I’ve been apprehensive about writing a body positivity post because I’m not an expert. In fact, I’m a young woman still trying to find her own sense of what it means to be confident about her own body. I have mixed feelings about what beauty and body positivity actually mean. So I thought the best thing to do was to share my journey up to this point.
The heavy chick that loves Harry Potter
Up until the last year or so I’ve known my “label” in society. I was the heavy girl who participated in activities but never said much: forever keeping my nose in a book (mostly Harry Potter) out of concern about being noticed too much. It’s not to say I wasn’t social, I definitely was but in a much less confident way. To me, social gatherings meant photographs; whether it was pre-game photos with the girls before a night out in college, a team photo at a sporting event or just a friend wanting to take a selfie. Cameras were everywhere and internally I wanted to hide.
Dress-up is only for dolls
I conveyed a false confidence but secretly dreaded getting dressed up because being “plus-sized” meant limited clothing choices. This is partially because although I was heavy I’ve never been curvy so most clothes I liked in my measly section of the store weren’t made to fit my body. Plus I’ll be honest some of the designs they put on clothes sizes 14 and up can just be heinous and ghastly. I can’t tell you how many times I threw something back on the rack in disgust thinking, “Who in the hell picked this pattern?!”
I honestly said to my mom after a particularly frustrating shopping trip, “I feel like designers are taking left over scraps of crappy patterns, stitching them together in the dark and then putting them on the rack to be sold to girls like me.” In other words, I felt like the fashion industry didn’t give a crap about my self-expression because I wasn’t in the straight-sized category.
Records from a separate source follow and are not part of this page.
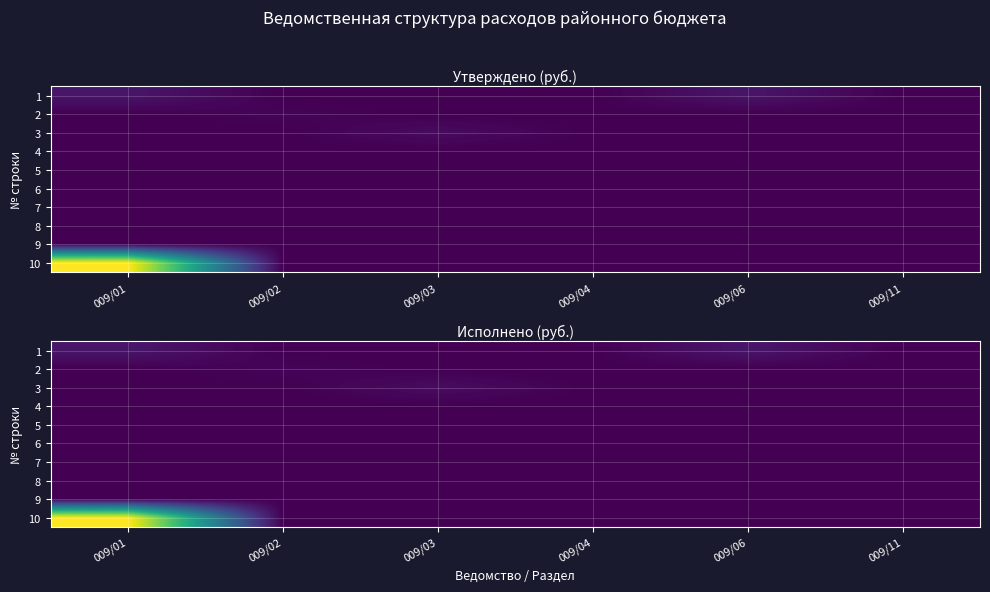

Which series has the largest range (max minus min)?

10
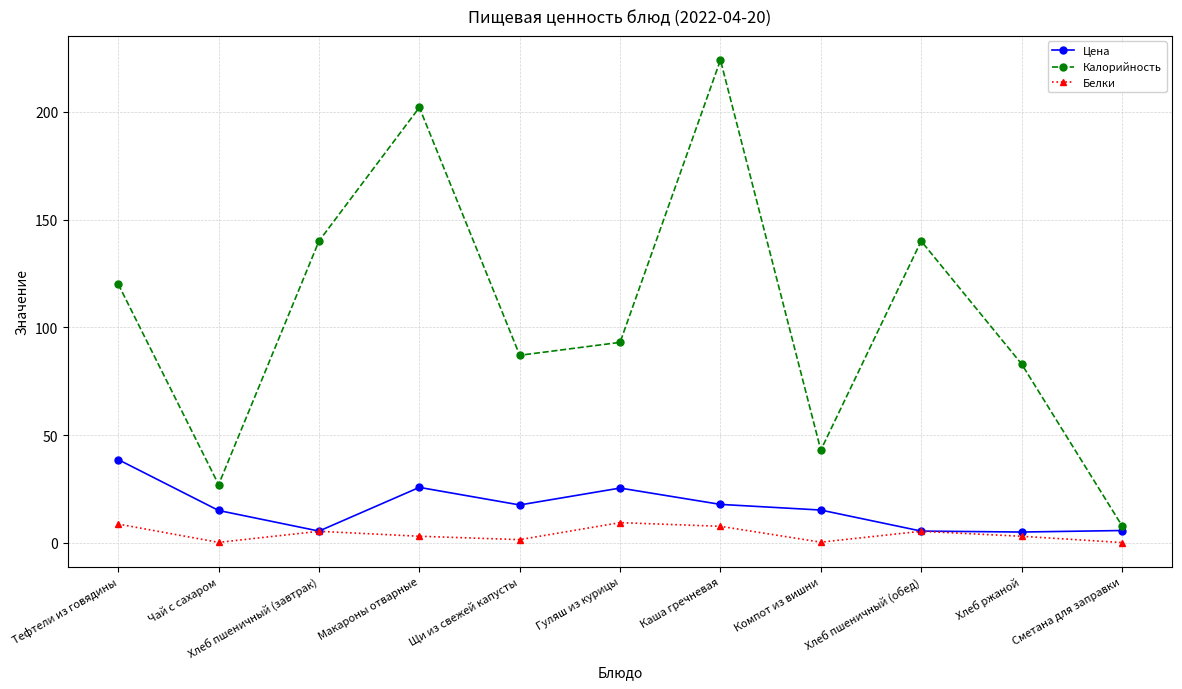

Rank the series at Тефтели из говядины from lowest to highest value.

Белки, Цена, Калорийность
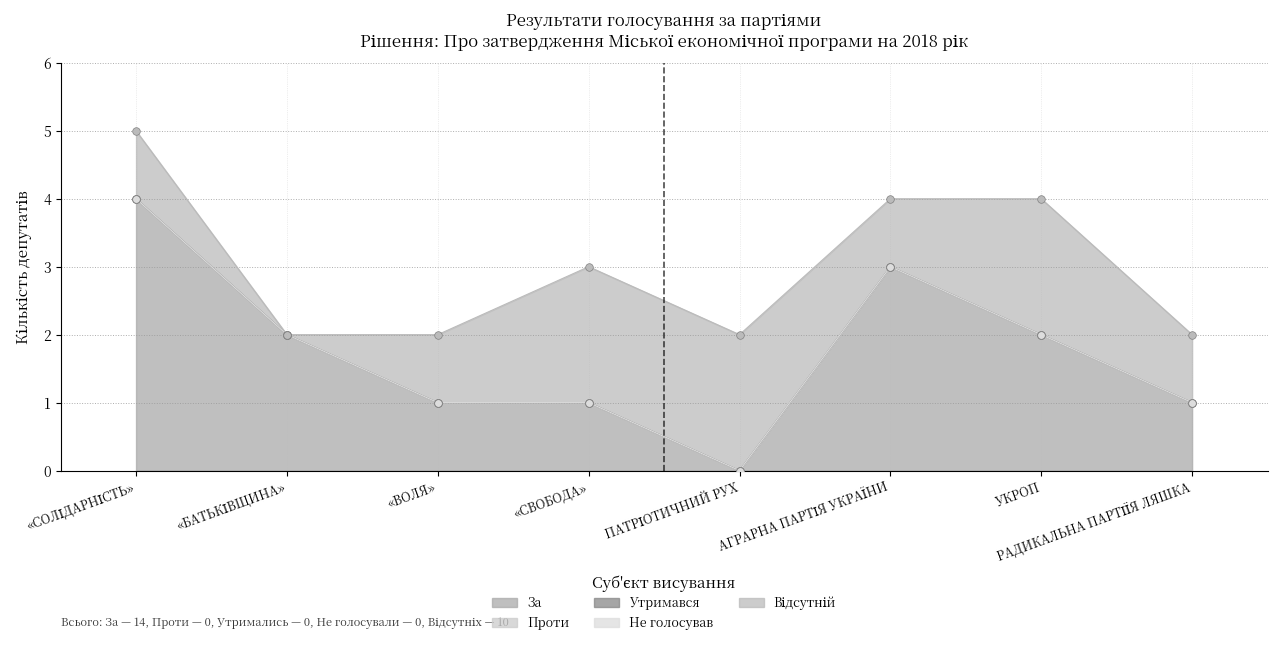

Which series has the largest total across all categories?

За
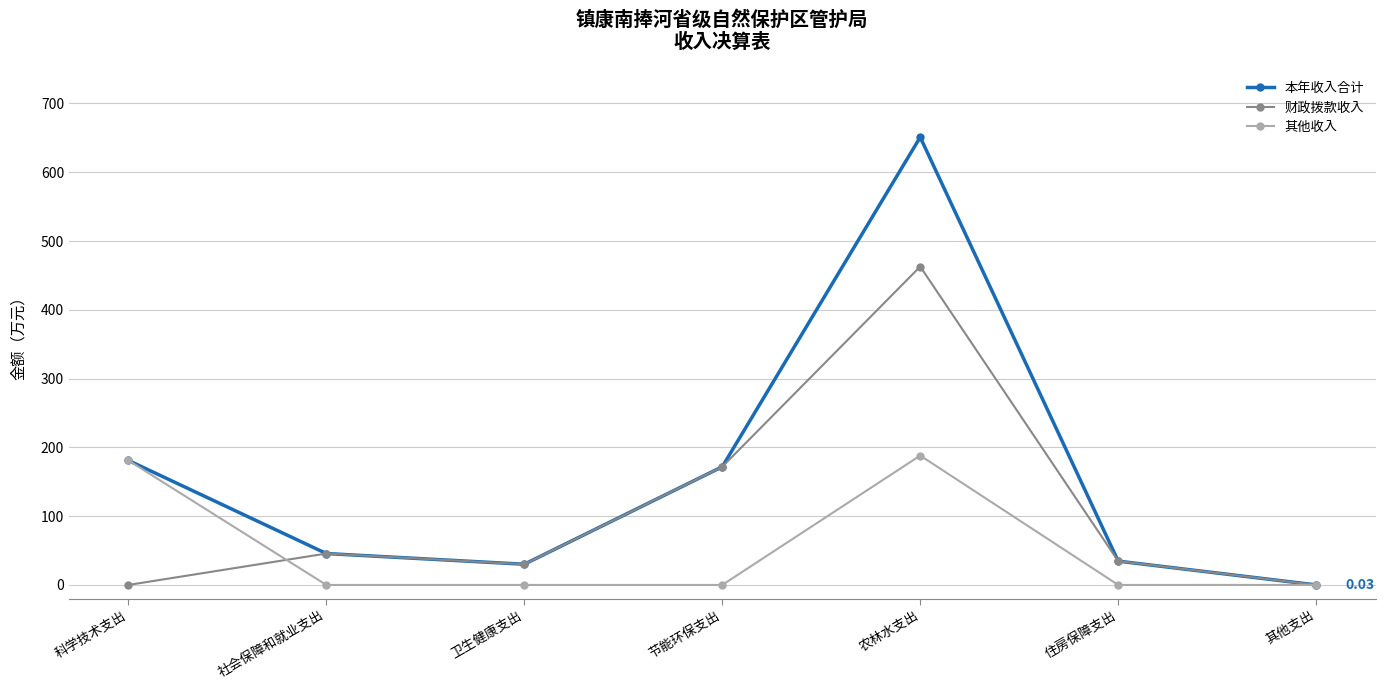

Is the value of 财政拨款收入 at 节能环保支出 greater than the value of 其他收入 at 科学技术支出?

No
By reading this you may be thinking, “wow this girl is insecure.” When it came to my own body image I absolutely was but not when it came to other things. I grew up in a household where hard work and your smarts were paramount. So in the grand scheme of things focusing on being beautiful wasn’t made a priority.
I remember when I was younger and got my heart broken for the first time because a guy chose the girl that was “thinner and prettier” by societies standards. My Dad told me something I didn’t realize was going to be very important for me in my life. He said, “You don’t need someone to complete you. You’re already a smart, independent, driven young woman – go after what you want and the rest will follow.” He was right and YES I’m actually admitting that Dad. So as I got older I shifted my focus to what made me happy which was building my career and entering into those situations with confidence. But instead of conquering my issues with body image I buried them.
Don’t give someone a compliment by putting yourself down
When I went through a health crisis that meant it was necessary for me to lose a large amount of weight so all those body image issues were brought to the surface for the first time. It was a real battle to find my footing as I shed pound after pound through healthy eating and exercise. In one way I felt positive about the direction of my health but my body wasn’t the same. Where did I fit in? What was my label?
Now at a size 10-12 (depending on the brand) I was seeing a stark difference in the way society looked at me. Now I get compliments on an outfit or told how pretty I look or how muscular my legs are. It’s unsettling to hear things like that to me but I’m learning that taking compliments is a crucial part of body positivity. But I’ve noticed that a compliment I’m given is often times followed by that person saying something negative about his or her own body. Please remember your words are powerful. What you say about yourself is what you start to believe so be kind.
Show me your best Blue Steel pose
Realizing my need to build body confidence I began searching for ways to show myself I could be comfortable in my own skin. That’s when I saw an ad for an amateur model competition for women who were sizes 10 and up. Having my picture taken was always my worst nightmare so why not take that fear head on? I reached out to my friend Caitlin to help me with this new venture. So armed with only a camera, zero experience, and Caitlin’s knowledge from watching America’s Next Top Model we headed to a park. I had done my hair and make-up to the best of my ability and put on my favorite dress and we just started snapping pictures.
Honestly, Caitlin and I had a blast! I’ve never had more fun taking photos where I’m in the spotlight. I was so grateful that she made this experience relaxing for me. We were just two friends goofing around with a camera without worrying about how professional or beautiful the photos looked. That’s when I realized I could have done this even when I was 60 pounds heavier. I didn’t need to wait to be thinner to enjoy an experience like this with one of my best friends.
No labels needed
After that I was excited to submit my photos to the contest. It doesn’t matter if I hear back or not because that’s not the point. It doesn’t matter that I don’t know what “label” I’m supposed to fall under because I don’t want to be categorized. I finally did something good for my body that didn’t involve excelling at a sport or exercise. It was just simply getting to stand there in a favorite outfit and smile from ear to ear because I felt confident in my own skin.